The Diversity Distortion
In 1996, Alan Sokal, a professor of physics, submitted a hoax article to Social Text, a journal of postmodern cultural studies, which published it. Last year, in what became known as the Sokal Squared hoax, James Lindsay, Helen Pluckrose, and Peter Boghossian created 20 fake papers that they submitted to several cultural studies journals. Seven of them had been selected for publication at the time the hoax became public.
The point of the Sokal Squared hoax was to highlight the lack of rigor in what the authors of the hoax called “grievance studies,” academic programs addressing issues of race, gender, sexual orientation, and identity. But in the uproar over the hoax, a more fundamental question has been overlooked. Why are there so many such programs? What accounts for the rapid proliferation of university departments devoted to the study of minority cultural identity?
Raising this question is not a disguised criticism of the existence of such departments. The cultural changes of the past four decades make African American, feminist, and LGBTQ studies legitimate and important fields of inquiry. The advent of such departments is a natural reaction to interesting new questions that need to be addressed to advance the university’s mission to seek truth and generate understanding.
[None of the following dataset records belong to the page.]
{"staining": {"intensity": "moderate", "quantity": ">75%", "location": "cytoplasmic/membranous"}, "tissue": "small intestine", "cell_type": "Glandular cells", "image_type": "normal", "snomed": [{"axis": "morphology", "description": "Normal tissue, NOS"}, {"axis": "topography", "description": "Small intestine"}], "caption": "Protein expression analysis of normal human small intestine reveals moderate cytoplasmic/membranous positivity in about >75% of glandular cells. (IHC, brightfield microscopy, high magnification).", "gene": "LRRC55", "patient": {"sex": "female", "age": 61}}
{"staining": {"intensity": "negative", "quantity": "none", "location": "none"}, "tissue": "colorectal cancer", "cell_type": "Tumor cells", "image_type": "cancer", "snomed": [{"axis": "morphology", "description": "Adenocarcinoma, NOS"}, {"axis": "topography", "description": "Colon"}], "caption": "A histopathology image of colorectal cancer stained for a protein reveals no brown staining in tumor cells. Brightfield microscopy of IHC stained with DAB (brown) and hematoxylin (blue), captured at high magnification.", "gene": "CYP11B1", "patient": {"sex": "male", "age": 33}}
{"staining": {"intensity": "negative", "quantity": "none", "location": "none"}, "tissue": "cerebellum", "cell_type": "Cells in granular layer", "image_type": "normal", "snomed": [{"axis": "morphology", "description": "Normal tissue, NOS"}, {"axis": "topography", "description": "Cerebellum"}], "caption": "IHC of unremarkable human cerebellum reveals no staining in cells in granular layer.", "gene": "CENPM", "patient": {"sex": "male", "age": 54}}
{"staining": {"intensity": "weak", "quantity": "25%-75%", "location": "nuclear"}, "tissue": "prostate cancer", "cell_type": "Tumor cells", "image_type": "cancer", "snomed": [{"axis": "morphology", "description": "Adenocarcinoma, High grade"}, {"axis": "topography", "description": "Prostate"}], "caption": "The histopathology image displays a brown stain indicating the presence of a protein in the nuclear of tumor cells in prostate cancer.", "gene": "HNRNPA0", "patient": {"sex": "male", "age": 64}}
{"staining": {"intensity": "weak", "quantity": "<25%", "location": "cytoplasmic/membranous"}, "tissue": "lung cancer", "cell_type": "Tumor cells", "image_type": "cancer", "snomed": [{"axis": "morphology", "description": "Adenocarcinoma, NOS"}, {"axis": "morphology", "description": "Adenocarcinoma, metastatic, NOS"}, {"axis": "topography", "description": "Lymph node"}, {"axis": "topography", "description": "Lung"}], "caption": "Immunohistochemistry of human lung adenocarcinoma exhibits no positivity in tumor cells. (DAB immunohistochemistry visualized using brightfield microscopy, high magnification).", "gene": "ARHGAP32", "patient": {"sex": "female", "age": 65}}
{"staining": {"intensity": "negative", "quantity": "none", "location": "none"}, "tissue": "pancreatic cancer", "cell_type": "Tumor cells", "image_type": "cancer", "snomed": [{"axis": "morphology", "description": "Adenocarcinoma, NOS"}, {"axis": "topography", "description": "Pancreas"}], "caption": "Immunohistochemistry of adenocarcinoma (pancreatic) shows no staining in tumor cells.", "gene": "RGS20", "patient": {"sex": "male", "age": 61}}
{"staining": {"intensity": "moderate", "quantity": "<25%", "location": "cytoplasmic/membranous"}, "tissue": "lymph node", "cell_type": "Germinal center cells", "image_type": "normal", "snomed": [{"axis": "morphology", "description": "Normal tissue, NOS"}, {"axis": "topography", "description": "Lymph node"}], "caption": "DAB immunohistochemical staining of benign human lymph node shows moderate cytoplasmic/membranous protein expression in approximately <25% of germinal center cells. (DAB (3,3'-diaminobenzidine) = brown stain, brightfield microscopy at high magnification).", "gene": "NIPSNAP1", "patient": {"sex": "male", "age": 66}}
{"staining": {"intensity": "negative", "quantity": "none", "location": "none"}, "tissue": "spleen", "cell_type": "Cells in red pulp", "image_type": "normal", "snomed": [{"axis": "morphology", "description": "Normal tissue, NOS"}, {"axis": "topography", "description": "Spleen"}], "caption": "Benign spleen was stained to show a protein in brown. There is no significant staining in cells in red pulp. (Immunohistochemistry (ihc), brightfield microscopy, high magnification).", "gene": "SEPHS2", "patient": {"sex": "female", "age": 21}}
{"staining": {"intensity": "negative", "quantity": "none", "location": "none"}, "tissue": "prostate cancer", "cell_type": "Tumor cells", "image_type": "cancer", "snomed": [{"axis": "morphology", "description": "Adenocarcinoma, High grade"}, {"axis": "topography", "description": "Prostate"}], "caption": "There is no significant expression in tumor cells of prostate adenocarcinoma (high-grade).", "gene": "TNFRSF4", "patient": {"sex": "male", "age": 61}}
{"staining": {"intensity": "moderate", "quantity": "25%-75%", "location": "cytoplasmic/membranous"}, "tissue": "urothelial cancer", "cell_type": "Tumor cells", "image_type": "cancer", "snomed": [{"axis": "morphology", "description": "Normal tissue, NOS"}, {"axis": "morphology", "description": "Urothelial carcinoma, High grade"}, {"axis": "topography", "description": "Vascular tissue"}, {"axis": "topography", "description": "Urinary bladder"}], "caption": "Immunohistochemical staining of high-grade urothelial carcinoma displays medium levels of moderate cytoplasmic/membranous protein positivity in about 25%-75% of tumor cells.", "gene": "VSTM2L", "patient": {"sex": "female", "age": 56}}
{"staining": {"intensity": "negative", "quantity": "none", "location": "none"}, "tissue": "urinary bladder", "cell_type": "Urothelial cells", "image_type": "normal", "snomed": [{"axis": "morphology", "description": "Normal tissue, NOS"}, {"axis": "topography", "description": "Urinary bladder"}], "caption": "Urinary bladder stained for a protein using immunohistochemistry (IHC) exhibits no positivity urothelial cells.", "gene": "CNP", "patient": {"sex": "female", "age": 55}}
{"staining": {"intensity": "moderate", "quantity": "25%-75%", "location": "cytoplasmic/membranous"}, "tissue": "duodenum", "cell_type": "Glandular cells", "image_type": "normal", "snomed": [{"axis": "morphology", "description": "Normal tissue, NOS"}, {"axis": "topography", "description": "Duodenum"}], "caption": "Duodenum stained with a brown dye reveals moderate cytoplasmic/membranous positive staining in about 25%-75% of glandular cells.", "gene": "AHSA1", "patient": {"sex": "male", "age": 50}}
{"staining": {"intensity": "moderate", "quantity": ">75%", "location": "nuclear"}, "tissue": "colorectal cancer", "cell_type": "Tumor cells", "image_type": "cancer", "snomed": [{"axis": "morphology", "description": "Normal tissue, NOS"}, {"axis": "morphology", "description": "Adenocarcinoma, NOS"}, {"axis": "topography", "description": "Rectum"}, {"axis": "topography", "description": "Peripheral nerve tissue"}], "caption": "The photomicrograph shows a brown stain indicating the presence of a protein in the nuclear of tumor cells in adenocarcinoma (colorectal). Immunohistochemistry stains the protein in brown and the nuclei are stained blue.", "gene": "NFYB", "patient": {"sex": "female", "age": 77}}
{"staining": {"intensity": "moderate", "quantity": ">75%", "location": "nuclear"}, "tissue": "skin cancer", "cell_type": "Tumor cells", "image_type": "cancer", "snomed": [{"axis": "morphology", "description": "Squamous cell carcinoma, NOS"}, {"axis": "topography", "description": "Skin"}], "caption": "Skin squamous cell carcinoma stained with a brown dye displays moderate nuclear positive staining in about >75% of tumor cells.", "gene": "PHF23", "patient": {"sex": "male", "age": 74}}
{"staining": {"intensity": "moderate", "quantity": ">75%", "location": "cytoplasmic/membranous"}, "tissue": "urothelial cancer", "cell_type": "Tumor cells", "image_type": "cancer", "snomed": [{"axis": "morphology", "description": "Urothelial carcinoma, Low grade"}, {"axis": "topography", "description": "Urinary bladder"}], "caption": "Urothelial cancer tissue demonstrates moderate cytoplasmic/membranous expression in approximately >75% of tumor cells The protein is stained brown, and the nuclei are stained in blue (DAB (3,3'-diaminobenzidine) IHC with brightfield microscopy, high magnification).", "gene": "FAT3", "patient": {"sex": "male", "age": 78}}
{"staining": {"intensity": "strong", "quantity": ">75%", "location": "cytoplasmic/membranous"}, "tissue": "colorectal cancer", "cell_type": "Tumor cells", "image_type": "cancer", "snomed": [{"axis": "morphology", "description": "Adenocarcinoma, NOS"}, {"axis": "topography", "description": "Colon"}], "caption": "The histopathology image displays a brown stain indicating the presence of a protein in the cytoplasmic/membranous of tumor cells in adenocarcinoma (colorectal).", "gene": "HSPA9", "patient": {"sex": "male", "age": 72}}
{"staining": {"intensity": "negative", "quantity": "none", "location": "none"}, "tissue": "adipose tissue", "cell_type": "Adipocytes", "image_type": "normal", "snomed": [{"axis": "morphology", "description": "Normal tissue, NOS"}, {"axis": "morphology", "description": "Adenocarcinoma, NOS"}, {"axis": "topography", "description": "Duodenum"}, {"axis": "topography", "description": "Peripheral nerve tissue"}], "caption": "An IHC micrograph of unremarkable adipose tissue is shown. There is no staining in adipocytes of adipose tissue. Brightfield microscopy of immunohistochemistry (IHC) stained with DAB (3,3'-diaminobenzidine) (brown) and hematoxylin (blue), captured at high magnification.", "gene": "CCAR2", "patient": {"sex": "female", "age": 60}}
Whether the current programs are doing a good job of addressing these questions may be debated, but the study of cultural identity is a legitimate field of academic inquiry.
Nevertheless, in a time when academic resources are stretched thin and many traditional academic departments are facing retrenchment, it is reasonable to ask whether the continued expansion of these departments is justified. Is there something beyond their inherent academic value that is driving the growth of cultural studies programs at the expense of other departments and, perhaps, the overall health of the university?
The answer is yes. It is the contemporary university’s quest for a diverse faculty.